_Task prompt_.
Update the text of the records by replacing every "Ikapi" with "IKAPI". Reproduce all the lines, leaving everything else unchanged.

_Extracted data_.
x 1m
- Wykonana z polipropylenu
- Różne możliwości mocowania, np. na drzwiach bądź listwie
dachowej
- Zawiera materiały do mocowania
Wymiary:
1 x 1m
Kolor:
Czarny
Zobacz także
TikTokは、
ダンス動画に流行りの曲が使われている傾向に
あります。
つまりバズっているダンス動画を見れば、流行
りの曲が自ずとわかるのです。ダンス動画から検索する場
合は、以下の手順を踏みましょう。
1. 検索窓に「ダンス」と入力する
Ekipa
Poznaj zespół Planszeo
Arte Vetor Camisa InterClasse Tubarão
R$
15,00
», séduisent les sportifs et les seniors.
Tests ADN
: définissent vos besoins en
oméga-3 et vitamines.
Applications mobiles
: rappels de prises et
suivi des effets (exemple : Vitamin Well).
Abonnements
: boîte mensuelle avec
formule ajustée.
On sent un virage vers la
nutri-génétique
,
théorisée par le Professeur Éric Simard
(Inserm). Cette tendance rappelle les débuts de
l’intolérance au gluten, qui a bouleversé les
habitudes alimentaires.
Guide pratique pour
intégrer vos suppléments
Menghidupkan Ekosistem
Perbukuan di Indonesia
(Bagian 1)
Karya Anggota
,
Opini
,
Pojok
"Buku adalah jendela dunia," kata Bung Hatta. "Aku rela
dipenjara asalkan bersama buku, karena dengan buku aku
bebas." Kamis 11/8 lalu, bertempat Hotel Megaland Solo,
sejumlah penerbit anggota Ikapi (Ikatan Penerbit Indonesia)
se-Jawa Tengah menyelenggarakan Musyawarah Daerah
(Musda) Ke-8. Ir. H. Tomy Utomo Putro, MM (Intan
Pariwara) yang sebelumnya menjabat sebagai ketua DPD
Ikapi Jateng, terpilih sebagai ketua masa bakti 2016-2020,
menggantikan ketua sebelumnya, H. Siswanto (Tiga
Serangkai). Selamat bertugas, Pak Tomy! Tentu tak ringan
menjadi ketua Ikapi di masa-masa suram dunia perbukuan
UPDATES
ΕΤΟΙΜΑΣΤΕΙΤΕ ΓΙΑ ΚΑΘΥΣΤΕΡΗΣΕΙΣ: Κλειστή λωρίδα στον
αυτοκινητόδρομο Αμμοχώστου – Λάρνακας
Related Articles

_Exercise result_.
x 1m
- Wykonana z polipropylenu
- Różne możliwości mocowania, np. na drzwiach bądź listwie
dachowej
- Zawiera materiały do mocowania
Wymiary:
1 x 1m
Kolor:
Czarny
Zobacz także
TikTokは、
ダンス動画に流行りの曲が使われている傾向に
あります。
つまりバズっているダンス動画を見れば、流行
りの曲が自ずとわかるのです。ダンス動画から検索する場
合は、以下の手順を踏みましょう。
1. 検索窓に「ダンス」と入力する
Ekipa
Poznaj zespół Planszeo
Arte Vetor Camisa InterClasse Tubarão
R$
15,00
», séduisent les sportifs et les seniors.
Tests ADN
: définissent vos besoins en
oméga-3 et vitamines.
Applications mobiles
: rappels de prises et
suivi des effets (exemple : Vitamin Well).
Abonnements
: boîte mensuelle avec
formule ajustée.
On sent un virage vers la
nutri-génétique
,
théorisée par le Professeur Éric Simard
(Inserm). Cette tendance rappelle les débuts de
l’intolérance au gluten, qui a bouleversé les
habitudes alimentaires.
Guide pratique pour
intégrer vos suppléments
Menghidupkan Ekosistem
Perbukuan di Indonesia
(Bagian 1)
Karya Anggota
,
Opini
,
Pojok
"Buku adalah jendela dunia," kata Bung Hatta. "Aku rela
dipenjara asalkan bersama buku, karena dengan buku aku
bebas." Kamis 11/8 lalu, bertempat Hotel Megaland Solo,
sejumlah penerbit anggota IKAPI (Ikatan Penerbit Indonesia)
se-Jawa Tengah menyelenggarakan Musyawarah Daerah
(Musda) Ke-8. Ir. H. Tomy Utomo Putro, MM (Intan
Pariwara) yang sebelumnya menjabat sebagai ketua DPD
IKAPI Jateng, terpilih sebagai ketua masa bakti 2016-2020,
menggantikan ketua sebelumnya, H. Siswanto (Tiga
Serangkai). Selamat bertugas, Pak Tomy! Tentu tak ringan
menjadi ketua IKAPI di masa-masa suram dunia perbukuan
UPDATES
ΕΤΟΙΜΑΣΤΕΙΤΕ ΓΙΑ ΚΑΘΥΣΤΕΡΗΣΕΙΣ: Κλειστή λωρίδα στον
αυτοκινητόδρομο Αμμοχώστου – Λάρνακας
Related Articles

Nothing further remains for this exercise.